The soon-to-expire Farm Bill is now at risk from an agriculture civil war that has broken out over the Ending Agricultural Trade Suppression (EATS) Act. While Congress remains on its summer recess, the battle over the EATS Act seems to produce hourly developments.

The only thing that might keep the EATS Act from blowing up the Farm Bill is that the 2023 Farm Bill does not yet exist, even in draft form though the current 5-year Farm Bill expires Sept. 30.

Farm state congressional delegations do not expect the 2023 Farm Bill to be passed by that Sept. 30 deadline; instead, the best hopes are for the $1.5 trillion bill to be passed and signed by the President by the end of 2023.  The bill supports farmers and ranchers and provides nutritional assistance for low-income people.

In the meantime, a heated dispute about the EATS Act continues.

On Monday,  171 bipartisan members of Congress sent a letter to House Ag Committee Chairman Glenn Thompson, R-PA, and Ranking Member David Scott, D-GA., opposing the inclusion of the  EATS Act in the upcoming Farm Bill. The letter was organized by Republican Rep. Brian Fitzpatrick from Pennsylvania and Oregon Democrat Rep. Earl Blumenauer. 

“We write today expressing our strong opposition to including H.R. 4417, the Ending Agricultural Trade Suppression (EATS) Act, or any similar legislation in the 2023 Farm Bill. Modeled after former Representative Steve King’s amendment, which was intensely controversial and ultimately excluded from the final 2014 and 2018 Farm Bills, the EATS Act could harm America’s small farmers, threaten numerous state laws, and infringe on the fundamental rights of states to establish laws and regulations within their borders,” the Congressional letter says.

“This is not a case of California imposing its standards on other states.

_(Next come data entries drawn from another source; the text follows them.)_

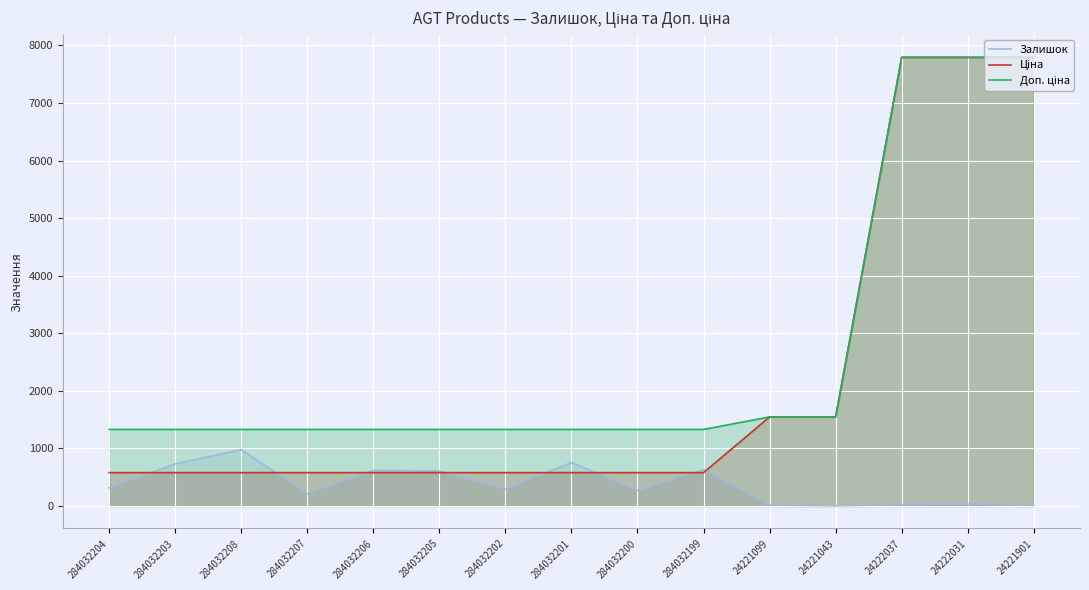

Is it true that Доп. ціна equals 881.9 at 284032205?

False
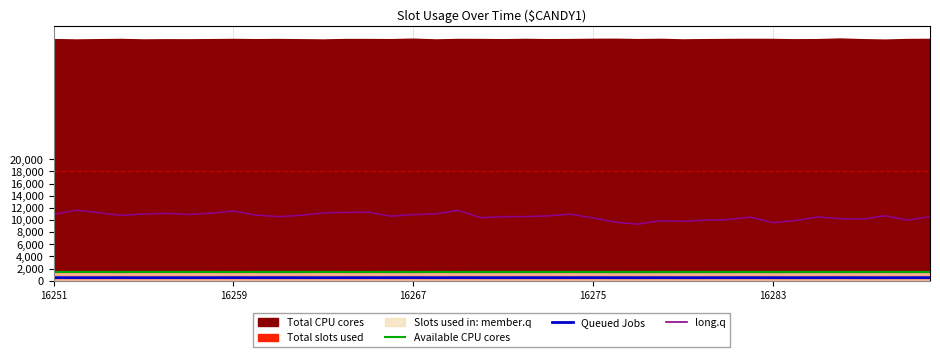

Read the Available CPU cores value at 16267, to the nearest 10.

1440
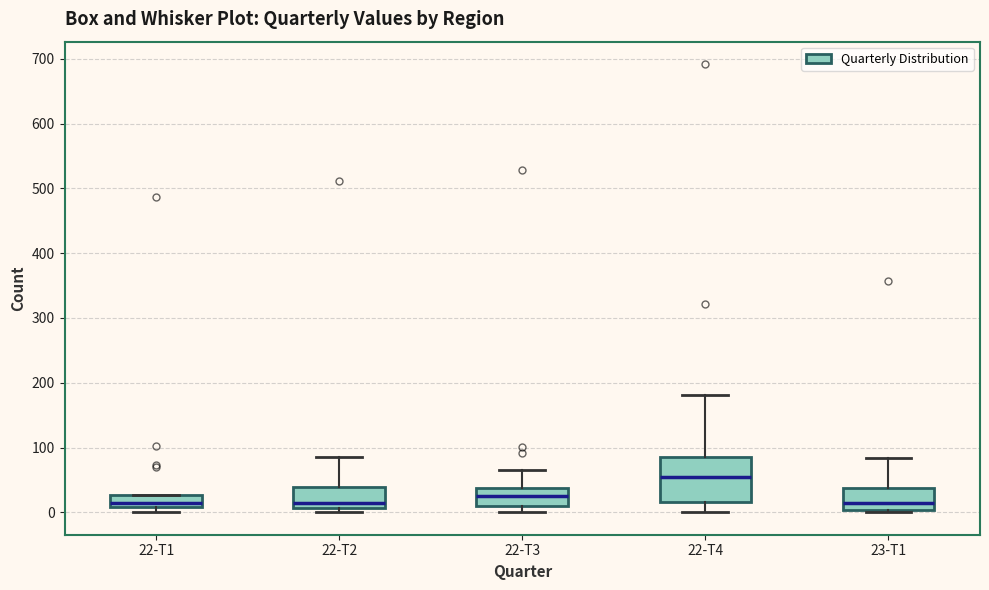

Reading left to right, transcribe this box plot: for each box, give where its median line is, the range the box spans, and where its two whiskers end, as read against the y-axis. The values are not printed on the chart, so give them approximately, as read against the axis.

22-T1: median 10 (just above the box's lower edge), box 10 to 30, whiskers 0 to 30
22-T2: median 20, box 10 to 40, whiskers 0 to 90
22-T3: median 30, box 10 to 40, whiskers 0 to 70
22-T4: median 50, box 20 to 90, whiskers 0 to 180
23-T1: median 10, box 0 to 40, whiskers 0 (just below the box's lower edge) to 80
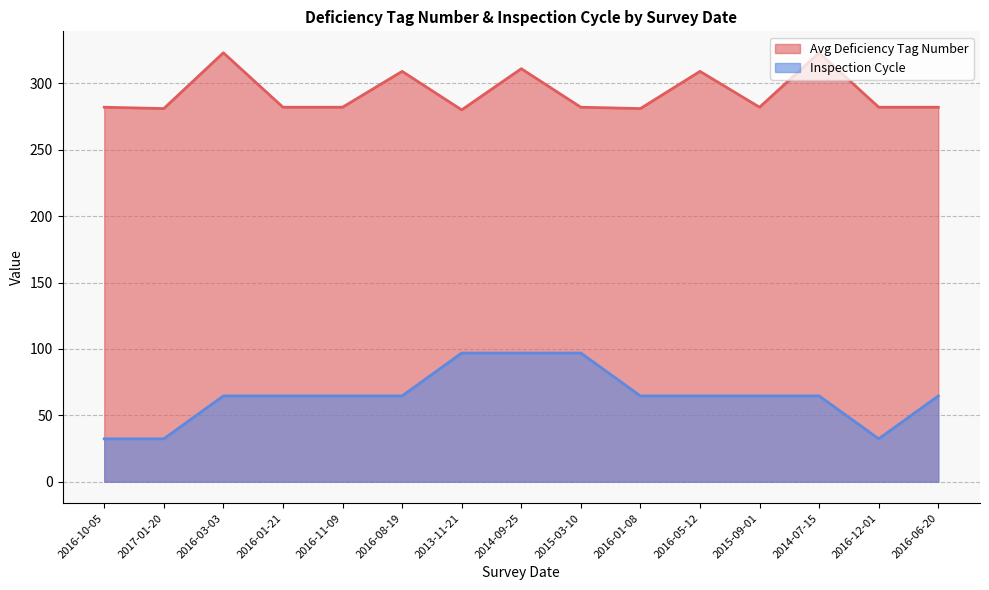

What is the spread (max minus min) of values at 2015-03-10?

185.1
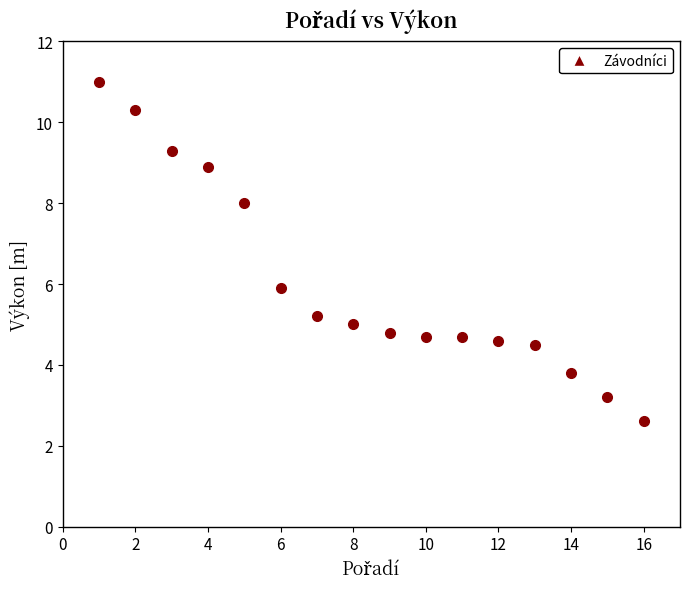

What is the range of X values (max minus min)?

15.0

Producers in any state can choose not to supply another state’s consumers or to segregate animals for different markets. Pork industry economists noted this in an amicus brief, writing, ‘Only those producers for which compliance with Proposition 12 is economically beneficial will choose to do so, while all others will continue to supply the vast majority of the North American pork market beyond California’s border and face little or no economic impact,’” it continued.

Animal activists oppose the EATS Act because they don’t want to lose ground. They won in 2018 and since by voters and affirmed earlier this year by the U.S. Supreme Court.  The EATS Act came in response to the conservative  Court’s 5-to-4 ruling that California may restrict access to its market on non-discriminatory terms.

The EATS Act opposition is warning congressional leaders to keep it would the Farm Bill, less it becomes a “Poison Pill.” 

Sen. Roger Marshall, R-KS, and Rep. Ashley Hinson, R-IA, are sponsors of the EATS Act.  Marshall has said radical animal rights activists want California to tell Kanas or Iowa farmers how to raise pigs.  Next, Marshall says they will be “telling us we can’t grown GMO corn.”

But those animal activists point to at least one study claiming that the EATS Act could “overturn” troves of state laws, creating an oversight regulatory vacuum

The EATS Act negates state laws that impact other states’ agriculture operations.